Furthermore, the issue is more nuanced than it might appear; there are serious side effects.  According to a study by the Guttmacher Institute, Planned Parenthood dispenses birth control that prevents about 600,000 pregnancies every year.  If it did not, it would quickly become obvious that Planned Parenthood actually prevents many thousands of abortions.  In addition, about 60% of young women who consult its clinics – there are ten in Vermont – have seen no other health care providers, because in the private health insurance market, they can’t afford to.  What’s to become of them?
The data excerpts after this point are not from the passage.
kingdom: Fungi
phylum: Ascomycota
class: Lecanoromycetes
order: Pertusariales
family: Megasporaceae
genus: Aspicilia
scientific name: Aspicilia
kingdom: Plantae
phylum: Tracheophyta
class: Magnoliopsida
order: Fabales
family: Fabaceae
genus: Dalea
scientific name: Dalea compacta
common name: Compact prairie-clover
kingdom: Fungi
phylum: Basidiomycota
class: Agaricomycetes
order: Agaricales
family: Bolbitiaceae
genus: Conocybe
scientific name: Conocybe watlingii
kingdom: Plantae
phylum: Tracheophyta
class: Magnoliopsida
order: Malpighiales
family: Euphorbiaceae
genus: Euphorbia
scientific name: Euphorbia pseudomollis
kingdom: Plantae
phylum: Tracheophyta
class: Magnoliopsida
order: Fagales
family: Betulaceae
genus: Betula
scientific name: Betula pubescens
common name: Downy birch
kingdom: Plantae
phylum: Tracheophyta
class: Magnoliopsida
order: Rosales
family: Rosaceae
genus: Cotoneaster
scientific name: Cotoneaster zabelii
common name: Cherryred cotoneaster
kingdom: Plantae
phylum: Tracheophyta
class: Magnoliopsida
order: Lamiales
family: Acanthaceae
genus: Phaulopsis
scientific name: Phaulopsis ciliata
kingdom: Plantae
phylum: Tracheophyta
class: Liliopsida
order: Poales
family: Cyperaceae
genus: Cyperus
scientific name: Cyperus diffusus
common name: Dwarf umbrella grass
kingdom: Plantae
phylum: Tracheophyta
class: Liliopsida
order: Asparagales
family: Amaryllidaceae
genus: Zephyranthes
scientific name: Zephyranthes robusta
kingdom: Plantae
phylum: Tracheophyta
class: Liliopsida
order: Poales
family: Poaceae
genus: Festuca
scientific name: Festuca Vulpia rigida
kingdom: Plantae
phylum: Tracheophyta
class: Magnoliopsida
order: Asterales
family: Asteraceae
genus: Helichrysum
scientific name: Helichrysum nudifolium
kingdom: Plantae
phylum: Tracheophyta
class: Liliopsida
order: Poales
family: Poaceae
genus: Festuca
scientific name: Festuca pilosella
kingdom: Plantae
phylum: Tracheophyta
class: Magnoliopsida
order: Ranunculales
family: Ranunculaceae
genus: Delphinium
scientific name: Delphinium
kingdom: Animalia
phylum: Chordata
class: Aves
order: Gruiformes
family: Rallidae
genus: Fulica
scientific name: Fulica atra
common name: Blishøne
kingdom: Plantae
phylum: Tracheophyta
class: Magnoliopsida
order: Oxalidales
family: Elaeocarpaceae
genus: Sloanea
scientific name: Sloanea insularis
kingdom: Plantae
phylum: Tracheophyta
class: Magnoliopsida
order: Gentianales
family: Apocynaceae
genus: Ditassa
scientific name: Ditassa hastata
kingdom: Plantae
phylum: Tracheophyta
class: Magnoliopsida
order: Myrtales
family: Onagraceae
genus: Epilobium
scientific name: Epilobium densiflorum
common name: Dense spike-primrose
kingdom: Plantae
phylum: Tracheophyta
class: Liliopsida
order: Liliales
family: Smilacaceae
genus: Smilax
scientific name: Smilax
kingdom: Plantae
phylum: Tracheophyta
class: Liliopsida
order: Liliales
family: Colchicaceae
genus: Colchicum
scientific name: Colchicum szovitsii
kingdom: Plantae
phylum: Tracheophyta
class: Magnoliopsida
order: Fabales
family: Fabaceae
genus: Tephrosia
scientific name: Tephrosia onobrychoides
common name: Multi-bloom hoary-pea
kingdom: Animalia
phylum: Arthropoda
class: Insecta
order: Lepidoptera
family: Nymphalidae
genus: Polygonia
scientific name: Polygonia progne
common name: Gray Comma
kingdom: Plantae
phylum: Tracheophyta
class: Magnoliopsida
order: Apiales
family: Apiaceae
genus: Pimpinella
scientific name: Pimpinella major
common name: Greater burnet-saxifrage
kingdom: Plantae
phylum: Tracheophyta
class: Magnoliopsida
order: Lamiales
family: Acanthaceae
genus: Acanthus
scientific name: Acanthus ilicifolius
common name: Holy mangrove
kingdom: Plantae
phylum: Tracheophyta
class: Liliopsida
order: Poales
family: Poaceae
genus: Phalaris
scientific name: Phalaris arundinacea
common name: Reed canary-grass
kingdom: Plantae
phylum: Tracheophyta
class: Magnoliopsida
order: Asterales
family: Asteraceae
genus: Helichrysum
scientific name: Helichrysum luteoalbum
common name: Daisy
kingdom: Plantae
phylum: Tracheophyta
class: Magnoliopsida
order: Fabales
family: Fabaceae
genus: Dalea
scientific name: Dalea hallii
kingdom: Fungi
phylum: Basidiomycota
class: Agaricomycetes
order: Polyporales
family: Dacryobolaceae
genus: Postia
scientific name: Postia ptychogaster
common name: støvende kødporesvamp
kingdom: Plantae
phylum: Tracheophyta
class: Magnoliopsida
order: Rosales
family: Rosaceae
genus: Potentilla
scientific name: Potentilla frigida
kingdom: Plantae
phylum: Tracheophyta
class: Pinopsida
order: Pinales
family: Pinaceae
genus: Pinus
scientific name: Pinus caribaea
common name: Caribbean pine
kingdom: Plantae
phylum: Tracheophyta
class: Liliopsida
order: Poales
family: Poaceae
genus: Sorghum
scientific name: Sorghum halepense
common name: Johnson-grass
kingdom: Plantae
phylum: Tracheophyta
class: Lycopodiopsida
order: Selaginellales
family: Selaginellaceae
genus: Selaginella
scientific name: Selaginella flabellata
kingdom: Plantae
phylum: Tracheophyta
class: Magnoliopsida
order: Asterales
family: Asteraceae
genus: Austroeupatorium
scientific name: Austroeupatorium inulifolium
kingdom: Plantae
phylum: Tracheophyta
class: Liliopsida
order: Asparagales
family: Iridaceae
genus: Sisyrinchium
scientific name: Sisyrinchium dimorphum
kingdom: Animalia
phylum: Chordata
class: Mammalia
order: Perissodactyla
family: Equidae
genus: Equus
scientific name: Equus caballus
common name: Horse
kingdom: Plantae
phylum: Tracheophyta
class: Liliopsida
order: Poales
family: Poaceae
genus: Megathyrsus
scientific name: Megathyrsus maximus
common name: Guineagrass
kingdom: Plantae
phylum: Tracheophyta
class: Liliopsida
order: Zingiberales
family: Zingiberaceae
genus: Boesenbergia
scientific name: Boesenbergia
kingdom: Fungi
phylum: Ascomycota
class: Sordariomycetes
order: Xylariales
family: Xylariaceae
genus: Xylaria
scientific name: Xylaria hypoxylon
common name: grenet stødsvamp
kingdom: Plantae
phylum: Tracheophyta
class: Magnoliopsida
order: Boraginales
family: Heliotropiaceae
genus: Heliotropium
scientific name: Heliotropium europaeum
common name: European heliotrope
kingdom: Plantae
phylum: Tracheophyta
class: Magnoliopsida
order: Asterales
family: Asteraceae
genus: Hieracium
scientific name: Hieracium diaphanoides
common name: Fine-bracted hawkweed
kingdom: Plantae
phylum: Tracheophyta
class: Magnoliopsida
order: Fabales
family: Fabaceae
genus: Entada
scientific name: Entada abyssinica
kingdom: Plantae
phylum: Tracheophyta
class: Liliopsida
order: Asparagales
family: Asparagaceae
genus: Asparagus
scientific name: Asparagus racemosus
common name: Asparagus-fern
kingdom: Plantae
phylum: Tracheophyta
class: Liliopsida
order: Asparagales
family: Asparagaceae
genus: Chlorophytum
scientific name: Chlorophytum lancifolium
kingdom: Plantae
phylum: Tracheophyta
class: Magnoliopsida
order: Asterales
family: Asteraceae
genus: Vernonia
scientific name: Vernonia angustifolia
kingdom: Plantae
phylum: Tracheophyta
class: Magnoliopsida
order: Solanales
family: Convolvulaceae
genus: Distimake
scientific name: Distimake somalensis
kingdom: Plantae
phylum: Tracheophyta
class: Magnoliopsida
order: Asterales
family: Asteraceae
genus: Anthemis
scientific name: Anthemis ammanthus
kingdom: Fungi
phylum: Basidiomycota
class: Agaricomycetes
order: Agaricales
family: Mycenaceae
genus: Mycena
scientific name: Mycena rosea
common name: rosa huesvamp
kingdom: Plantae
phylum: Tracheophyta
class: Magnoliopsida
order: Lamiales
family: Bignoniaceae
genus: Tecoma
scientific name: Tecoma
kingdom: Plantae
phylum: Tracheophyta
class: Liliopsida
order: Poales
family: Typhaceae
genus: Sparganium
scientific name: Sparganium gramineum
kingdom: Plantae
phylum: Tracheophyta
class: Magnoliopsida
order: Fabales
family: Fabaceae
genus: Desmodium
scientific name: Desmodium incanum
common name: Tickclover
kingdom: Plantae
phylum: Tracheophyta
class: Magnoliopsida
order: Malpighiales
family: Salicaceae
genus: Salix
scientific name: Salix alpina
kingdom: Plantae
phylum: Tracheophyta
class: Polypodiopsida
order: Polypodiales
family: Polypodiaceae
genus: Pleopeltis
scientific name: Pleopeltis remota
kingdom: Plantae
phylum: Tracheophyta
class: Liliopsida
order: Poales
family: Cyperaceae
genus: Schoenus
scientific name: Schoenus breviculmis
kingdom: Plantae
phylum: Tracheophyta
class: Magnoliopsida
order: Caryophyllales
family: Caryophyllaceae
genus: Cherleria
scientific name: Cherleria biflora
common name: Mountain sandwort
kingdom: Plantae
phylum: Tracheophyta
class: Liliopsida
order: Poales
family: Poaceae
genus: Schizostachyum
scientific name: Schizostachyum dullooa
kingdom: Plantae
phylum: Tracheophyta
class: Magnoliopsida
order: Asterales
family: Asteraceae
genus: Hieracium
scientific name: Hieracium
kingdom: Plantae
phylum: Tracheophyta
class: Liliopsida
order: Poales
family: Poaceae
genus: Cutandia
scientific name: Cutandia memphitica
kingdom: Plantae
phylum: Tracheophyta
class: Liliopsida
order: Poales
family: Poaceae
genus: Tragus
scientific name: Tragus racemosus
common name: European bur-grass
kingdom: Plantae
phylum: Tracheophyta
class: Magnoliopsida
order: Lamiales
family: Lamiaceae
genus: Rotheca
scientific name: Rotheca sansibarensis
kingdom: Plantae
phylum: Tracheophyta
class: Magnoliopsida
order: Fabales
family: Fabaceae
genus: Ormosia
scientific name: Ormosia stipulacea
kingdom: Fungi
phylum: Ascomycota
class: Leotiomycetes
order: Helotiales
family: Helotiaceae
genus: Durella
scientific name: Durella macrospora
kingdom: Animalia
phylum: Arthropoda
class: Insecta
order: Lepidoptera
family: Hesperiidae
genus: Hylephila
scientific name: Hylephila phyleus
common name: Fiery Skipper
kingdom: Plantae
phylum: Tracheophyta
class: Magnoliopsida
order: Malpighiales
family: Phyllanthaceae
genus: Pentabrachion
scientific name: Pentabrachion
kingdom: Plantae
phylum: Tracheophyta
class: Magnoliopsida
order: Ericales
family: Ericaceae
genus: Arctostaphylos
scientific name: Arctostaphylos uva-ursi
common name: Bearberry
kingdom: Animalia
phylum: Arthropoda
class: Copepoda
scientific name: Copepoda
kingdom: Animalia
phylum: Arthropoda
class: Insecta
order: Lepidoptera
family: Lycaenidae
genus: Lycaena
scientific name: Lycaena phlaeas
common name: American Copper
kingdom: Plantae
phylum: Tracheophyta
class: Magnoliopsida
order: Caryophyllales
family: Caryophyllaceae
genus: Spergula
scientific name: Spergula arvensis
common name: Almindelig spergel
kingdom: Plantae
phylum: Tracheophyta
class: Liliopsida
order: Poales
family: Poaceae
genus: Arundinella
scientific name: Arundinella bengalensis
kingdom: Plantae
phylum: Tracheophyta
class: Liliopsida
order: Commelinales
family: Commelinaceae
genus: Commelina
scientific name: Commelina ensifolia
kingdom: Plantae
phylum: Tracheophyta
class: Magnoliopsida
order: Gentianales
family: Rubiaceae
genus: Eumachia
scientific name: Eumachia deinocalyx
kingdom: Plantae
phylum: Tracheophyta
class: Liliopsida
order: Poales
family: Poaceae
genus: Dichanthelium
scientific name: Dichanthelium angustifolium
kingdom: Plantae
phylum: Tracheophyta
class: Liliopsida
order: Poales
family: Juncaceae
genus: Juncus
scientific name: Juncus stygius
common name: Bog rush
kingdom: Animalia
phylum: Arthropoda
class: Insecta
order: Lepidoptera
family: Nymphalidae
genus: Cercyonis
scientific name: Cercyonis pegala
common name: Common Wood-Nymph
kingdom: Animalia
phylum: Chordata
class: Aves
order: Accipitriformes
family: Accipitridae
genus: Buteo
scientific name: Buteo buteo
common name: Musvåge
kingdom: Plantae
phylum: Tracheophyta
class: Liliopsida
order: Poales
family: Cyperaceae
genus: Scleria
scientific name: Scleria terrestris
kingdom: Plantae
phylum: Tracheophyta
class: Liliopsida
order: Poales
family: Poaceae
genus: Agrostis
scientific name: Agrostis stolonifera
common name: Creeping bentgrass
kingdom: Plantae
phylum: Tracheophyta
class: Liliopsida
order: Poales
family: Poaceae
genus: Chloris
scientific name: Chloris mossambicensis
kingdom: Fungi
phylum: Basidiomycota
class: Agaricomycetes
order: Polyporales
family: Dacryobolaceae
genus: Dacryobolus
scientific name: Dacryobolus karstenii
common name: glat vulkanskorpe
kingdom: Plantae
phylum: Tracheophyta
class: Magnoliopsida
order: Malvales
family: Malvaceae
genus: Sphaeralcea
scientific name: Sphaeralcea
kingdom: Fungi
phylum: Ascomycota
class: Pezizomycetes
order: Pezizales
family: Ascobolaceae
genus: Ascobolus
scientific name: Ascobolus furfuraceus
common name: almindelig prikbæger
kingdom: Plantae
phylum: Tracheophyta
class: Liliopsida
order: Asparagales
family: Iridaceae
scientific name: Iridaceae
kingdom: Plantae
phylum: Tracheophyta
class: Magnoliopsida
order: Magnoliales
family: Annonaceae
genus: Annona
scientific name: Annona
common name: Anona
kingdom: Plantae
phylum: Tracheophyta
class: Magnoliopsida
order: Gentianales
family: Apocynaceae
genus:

Personally, I’ve always felt that ideological opposition to women’s reproductive rights is primarily the ominous residue of traditional patriarchy, under which a woman has few, if any rights to personal control of her body.  I believe abortion is always a tragedy, but not necessarily the worst option in every situation.  The decision is between a woman and her obstetrician.

The current argument against it claims to be economic.  That claim is fraudulent – unless those who make it are willing to consider seriously its long-term financial implications.  Our differences are essentially cultural and religious, and have no more place in the national debate than our last great social experiment.  That was Prohibition.  And how’d that work out?

This is Willem Lange in East Montpelier, and I gotta get back to work.